The Murdoch’s were summoned to parliament over the phone-hacking scandal that forced them to close their best-selling Sunday tabloid, News of the World, and drop their takeover bid of BSkyB.

Murdoch said in the hearing that he was not “aware” of an email suggesting that illegal practices at the paper were more widespread than one “rogue” NoW reporter. But his version was later challenged by former NoW Editor Colin Myler and legal executive Tom Crone, who claimed they had informed him.

“James Murdoch stands by his testimony to the select committee,” News Corporation said in a statement.

British Prime Minister David Cameron said: “Clearly James Murdoch has got questions to answer in Parliament and I’m sure he will do that.

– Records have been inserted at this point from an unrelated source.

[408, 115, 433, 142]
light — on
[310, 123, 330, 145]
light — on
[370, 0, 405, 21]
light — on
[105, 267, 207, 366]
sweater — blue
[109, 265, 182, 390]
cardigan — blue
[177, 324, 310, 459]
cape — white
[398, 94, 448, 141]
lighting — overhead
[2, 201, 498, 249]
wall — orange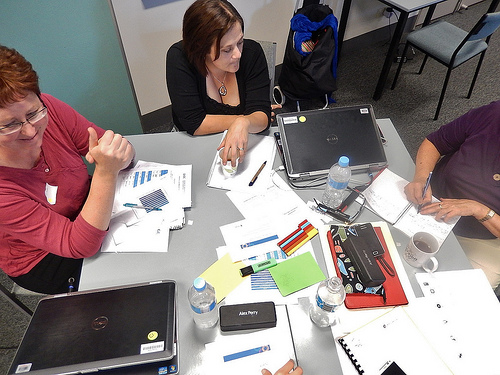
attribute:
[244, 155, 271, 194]
pen — brown , small 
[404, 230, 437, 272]
cup — white coffe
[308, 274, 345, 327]
warter bottle — two warter 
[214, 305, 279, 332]
eyeglass case — eye glass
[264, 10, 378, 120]
bookbag — black , blue 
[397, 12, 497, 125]
chair — blue , grey 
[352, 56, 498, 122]
floor — white 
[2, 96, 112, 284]
shirt — pink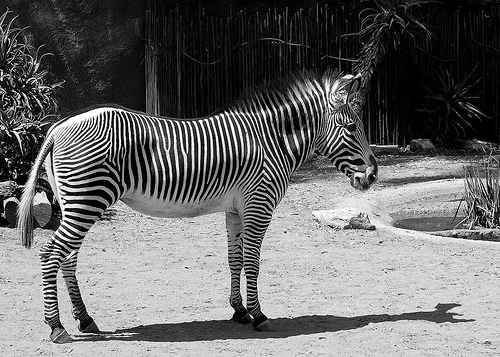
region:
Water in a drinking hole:
[417, 217, 449, 227]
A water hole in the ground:
[409, 190, 446, 210]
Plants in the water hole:
[471, 187, 488, 222]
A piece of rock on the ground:
[326, 209, 361, 224]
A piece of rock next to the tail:
[35, 200, 46, 219]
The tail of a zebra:
[22, 204, 29, 240]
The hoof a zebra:
[52, 332, 69, 340]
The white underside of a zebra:
[164, 208, 187, 215]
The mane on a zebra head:
[321, 71, 339, 78]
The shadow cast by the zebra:
[292, 318, 338, 328]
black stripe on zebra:
[44, 293, 56, 304]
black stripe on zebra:
[43, 288, 58, 295]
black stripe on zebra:
[42, 270, 59, 280]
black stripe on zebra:
[48, 235, 68, 253]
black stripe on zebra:
[53, 232, 82, 252]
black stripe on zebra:
[58, 221, 81, 240]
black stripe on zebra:
[63, 210, 93, 224]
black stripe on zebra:
[61, 195, 105, 208]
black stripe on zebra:
[56, 187, 115, 204]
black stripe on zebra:
[281, 103, 303, 165]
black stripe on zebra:
[335, 155, 364, 167]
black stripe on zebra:
[330, 148, 355, 162]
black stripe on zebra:
[43, 285, 56, 290]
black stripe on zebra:
[65, 220, 85, 231]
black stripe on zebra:
[63, 205, 104, 219]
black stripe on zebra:
[69, 170, 108, 185]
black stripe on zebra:
[327, 140, 359, 158]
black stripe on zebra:
[41, 270, 57, 280]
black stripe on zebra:
[65, 215, 90, 233]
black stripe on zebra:
[306, 92, 323, 131]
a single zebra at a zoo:
[20, 69, 385, 336]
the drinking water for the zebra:
[348, 146, 498, 260]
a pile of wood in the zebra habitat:
[5, 179, 60, 230]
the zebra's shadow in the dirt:
[66, 291, 474, 345]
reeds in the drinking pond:
[453, 144, 498, 242]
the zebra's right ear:
[325, 72, 350, 109]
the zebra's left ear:
[345, 72, 364, 106]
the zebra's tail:
[12, 121, 50, 248]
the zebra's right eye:
[340, 119, 357, 134]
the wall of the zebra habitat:
[138, 9, 411, 156]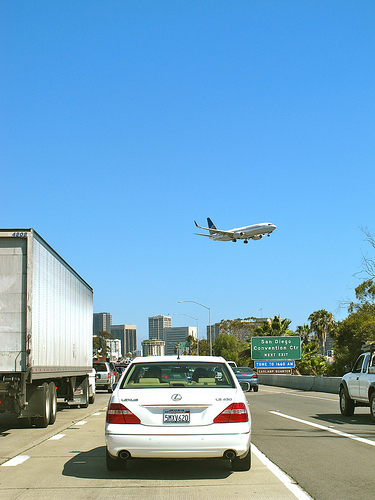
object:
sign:
[251, 336, 300, 359]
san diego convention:
[253, 338, 299, 351]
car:
[104, 354, 251, 471]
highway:
[0, 377, 374, 499]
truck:
[338, 349, 375, 425]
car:
[228, 367, 259, 392]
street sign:
[254, 361, 295, 368]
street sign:
[257, 367, 292, 375]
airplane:
[192, 217, 277, 245]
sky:
[0, 1, 373, 208]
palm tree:
[253, 314, 291, 336]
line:
[0, 410, 102, 472]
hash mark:
[1, 452, 31, 468]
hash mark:
[47, 432, 65, 440]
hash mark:
[75, 418, 88, 425]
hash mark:
[92, 410, 102, 416]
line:
[267, 408, 375, 448]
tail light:
[213, 402, 249, 423]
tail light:
[106, 403, 141, 425]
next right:
[264, 351, 289, 357]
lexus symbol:
[171, 393, 182, 401]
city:
[92, 313, 303, 372]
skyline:
[93, 305, 374, 328]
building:
[163, 326, 196, 355]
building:
[148, 315, 171, 340]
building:
[141, 339, 166, 355]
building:
[108, 325, 137, 357]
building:
[93, 312, 112, 338]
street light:
[173, 312, 201, 356]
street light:
[178, 299, 212, 356]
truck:
[0, 227, 96, 428]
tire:
[33, 382, 51, 429]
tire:
[50, 382, 57, 426]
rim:
[45, 391, 49, 419]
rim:
[52, 395, 57, 417]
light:
[106, 409, 130, 414]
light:
[222, 408, 247, 415]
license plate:
[162, 409, 190, 424]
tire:
[106, 446, 127, 470]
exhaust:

“And clearly News International has got some big issues to deal with and a mess to clear up, that has to be done by the management of that company.

“In the end the management of the company must be a matter for the shareholders of that company, but the government wants to see this sorted out.”

Mr Watson said he will officially refer the evidence to Deputy Assistant Commissioner Sue Akers, who is running “Operating Weeting”, the wider investigation into the phone hacking scandal.

Mr Watson who called this “the most significant moment of two years of investigation into phone hacking,” said: “If their statement is accurate it shows James Murdoch had knowledge that others were involved in hacking as early as 2008, it shows he failed to act to discipline staff or initiate an internal investigation, which undermines Rupert Murdoch’s evidence to our committee that the company had a zero tolerance to wrongdoing.”

He said: “There is only going to be one person who is accurate. Either James Murdoch, who to be fair to him is standing by his version of events, or Colin Myler and Tom Crone.”